I guess the base case “there is no more work to be done” e.g. “there are no more children pending”. If you keep track of the work in flight (say with an atom), then you can close the input channel when the base case is reached.

I tried to derive a little simulated example based on some of your idioms:

(ns recurse
  (:require [clojure.core.async :as a]))

(def db
  {:a {:id :a :kids [:b :c :d] :data "a"}
   :b {:id :b :kids [:h]   :data "b"}
   :c {:id :c :data "c"}
   :d {:id :d :kids [:e :f] :data "d"}
   :e {:id :e :kids [:g] :data "e"}
   :f {:id :f :data "f"}
   :g {:id :g :data "g"}
   :h {:id :h :data "h"}})

(defn fake-get [parent]
  (a/go
    (a/<! (a/timeout 16))
    (db parent)))

(defn retrieve-content>
  [init-id]
  (let [in-ch   (a/chan)
        out-ch  (a/chan)
        pending (atom #{})
        fetch
        (fn [{:keys [id parents parent-id]}
             res-ch]
          (a/go
            (when id
              (let [{:keys [kids data]} (a/<! (fake-get id))]
                (swap! pending #(-> % (disj id) (into kids)))
                (doseq [kid kids]
                      (a/put! in-ch {:id        kid
                                     :parents   (conj parents id)
                                     :parent-id id}))
                (when data
                  (a/put! res-ch {:id id
                                  :data data
                                  :kids kids
                                  :parent-id parent-id
                                  :parents parents}))))
            (a/close! res-ch)
            (when-not (seq @pending) (a/close! in-ch))))]
    (swap! pending conj init-id)
    (a/put! in-ch {:id init-id :parents []})
    (a/pipeline-async 5 out-ch fetch in-ch)
    out-ch))

(defn pull> [id]
  (let [ch (retrieve-content> id)]
    (a/go-loop []
      (if-let [val (a/<! ch)]
        (do (println val)
            (recur))
        :completed))))

(defn pull!! [id]
  (a/<!! (pull> id)))

yielding an expected walk of the parent/children:

recurse=> (pull!! :a)
{:id :a, :data a, :kids [:b :c :d], :parent-id nil, :parents []}
{:id :b, :data b, :kids [:h], :parent-id :a, :parents [:a]}
{:id :c, :data c, :kids nil, :parent-id :a, :parents [:a]}
{:id :d, :data d, :kids [:e :f], :parent-id :a, :parents [:a]}
{:id :e, :data e, :kids [:g], :parent-id :d, :parents [:a :d]}
{:id :f, :data f, :kids nil, :parent-id :d, :parents [:a :d]}
{:id :h, :data h, :kids nil, :parent-id :b, :parents [:a :b]}
{:id :g, :data g, :kids nil, :parent-id :e, :parents [:a :d :e]}

You can probably extend this scheme to include timeouts, so if the get in your original fails, could yield e.g. an empty map or something. The work node would still have been disjoined at this point, and close logic would kick in (so basically truncating chasing down child comments). Or you could implement retries and the like however you see fit…

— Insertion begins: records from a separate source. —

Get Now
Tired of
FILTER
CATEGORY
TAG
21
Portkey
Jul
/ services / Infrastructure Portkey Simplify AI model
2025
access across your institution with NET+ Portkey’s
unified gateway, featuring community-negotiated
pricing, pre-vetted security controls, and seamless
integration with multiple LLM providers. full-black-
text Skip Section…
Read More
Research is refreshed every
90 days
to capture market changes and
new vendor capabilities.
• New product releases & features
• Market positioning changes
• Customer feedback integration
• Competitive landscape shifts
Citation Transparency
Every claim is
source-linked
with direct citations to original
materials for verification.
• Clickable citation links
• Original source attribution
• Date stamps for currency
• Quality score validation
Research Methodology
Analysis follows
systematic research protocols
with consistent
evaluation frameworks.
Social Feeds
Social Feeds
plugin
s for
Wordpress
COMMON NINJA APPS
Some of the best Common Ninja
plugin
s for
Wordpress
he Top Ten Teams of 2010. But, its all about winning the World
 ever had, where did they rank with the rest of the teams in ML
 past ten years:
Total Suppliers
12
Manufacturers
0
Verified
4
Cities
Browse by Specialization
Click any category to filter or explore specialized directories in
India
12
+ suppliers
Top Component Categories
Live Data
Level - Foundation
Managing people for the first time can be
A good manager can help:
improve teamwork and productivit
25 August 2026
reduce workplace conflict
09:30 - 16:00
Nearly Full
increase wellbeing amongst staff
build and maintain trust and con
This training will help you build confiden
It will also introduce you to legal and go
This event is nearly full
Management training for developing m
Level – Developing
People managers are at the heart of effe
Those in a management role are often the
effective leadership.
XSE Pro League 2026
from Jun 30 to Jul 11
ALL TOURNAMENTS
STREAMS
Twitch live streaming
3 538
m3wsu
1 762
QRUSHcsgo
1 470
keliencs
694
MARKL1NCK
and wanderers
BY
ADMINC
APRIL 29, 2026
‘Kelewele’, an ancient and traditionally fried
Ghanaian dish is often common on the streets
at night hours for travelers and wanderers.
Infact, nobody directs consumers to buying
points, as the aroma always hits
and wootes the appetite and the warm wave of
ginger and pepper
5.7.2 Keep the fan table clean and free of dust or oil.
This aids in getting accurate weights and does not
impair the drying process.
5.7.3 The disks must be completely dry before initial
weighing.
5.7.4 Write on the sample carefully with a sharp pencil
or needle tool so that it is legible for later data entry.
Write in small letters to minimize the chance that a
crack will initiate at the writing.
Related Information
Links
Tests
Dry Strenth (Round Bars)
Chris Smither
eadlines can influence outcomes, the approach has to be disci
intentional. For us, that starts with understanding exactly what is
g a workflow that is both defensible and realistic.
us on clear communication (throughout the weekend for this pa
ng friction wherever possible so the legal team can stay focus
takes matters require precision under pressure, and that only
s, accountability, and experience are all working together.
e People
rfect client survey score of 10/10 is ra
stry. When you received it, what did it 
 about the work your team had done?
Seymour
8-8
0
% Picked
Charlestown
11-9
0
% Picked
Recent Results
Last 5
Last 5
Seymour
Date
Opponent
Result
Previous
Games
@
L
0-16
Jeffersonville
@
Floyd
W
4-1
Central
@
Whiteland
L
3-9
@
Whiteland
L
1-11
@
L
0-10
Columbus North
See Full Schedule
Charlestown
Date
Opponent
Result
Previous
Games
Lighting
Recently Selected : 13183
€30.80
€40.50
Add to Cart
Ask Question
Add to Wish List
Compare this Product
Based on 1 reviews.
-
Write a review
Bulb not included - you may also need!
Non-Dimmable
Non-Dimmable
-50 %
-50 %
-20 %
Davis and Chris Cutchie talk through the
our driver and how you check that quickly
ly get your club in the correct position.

[It took me a couple of tries to notice a subtle race condition in the initial hack on this too. The (apparent) fix was ensuring the atomic update to the atom contained both removal of current node and conjoining of the child nodes. Apparently some of the workers were getting ahead and closing the channel since those two actions were initially decoupled (I conj’d the child during the doseq, which was potentially too slow).]

system · March 11, 2024, 8:52pm

This topic was automatically closed 182 days after the last reply. New replies are no longer allowed.